EXERCISE DIRECTIONS
Copy out each line in the material below that has the word "shared".

SUPPLIED DATA
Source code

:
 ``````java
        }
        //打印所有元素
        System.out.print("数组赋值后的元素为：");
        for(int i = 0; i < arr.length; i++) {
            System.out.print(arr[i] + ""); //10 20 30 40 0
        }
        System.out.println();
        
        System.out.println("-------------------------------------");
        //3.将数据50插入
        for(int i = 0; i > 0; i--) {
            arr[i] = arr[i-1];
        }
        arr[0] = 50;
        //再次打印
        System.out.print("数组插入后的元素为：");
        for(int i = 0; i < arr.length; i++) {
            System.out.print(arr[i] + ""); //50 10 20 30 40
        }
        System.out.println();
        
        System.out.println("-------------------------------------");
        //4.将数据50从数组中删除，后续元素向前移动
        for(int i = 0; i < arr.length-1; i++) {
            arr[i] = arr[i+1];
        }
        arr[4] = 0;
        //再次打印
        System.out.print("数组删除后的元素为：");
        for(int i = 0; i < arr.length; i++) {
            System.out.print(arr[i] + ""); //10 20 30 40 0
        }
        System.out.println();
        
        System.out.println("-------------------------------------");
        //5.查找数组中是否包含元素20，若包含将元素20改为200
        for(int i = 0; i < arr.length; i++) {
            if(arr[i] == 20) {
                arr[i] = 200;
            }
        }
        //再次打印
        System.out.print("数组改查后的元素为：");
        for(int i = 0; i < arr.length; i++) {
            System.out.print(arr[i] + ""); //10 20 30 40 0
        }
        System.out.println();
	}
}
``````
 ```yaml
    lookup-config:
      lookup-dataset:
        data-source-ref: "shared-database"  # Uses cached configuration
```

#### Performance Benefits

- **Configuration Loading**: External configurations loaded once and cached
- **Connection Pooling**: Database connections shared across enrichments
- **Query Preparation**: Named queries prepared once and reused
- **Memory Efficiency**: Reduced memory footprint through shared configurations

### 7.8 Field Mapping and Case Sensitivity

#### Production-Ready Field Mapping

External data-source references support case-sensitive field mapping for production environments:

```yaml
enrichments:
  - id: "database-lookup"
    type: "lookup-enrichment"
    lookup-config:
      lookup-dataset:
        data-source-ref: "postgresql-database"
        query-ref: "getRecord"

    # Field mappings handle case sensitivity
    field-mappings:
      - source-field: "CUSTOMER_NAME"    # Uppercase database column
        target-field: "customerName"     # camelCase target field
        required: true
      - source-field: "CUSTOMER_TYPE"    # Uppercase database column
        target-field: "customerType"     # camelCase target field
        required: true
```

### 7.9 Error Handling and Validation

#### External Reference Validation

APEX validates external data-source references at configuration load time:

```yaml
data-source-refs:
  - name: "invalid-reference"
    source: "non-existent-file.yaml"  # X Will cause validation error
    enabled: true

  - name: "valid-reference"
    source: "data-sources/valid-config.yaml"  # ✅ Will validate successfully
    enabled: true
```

RESPONSE
        data-source-ref: "shared-database"  # Uses cached configuration
- **Connection Pooling**: Database connections shared across enrichments
- **Memory Efficiency**: Reduced memory footprint through shared configurations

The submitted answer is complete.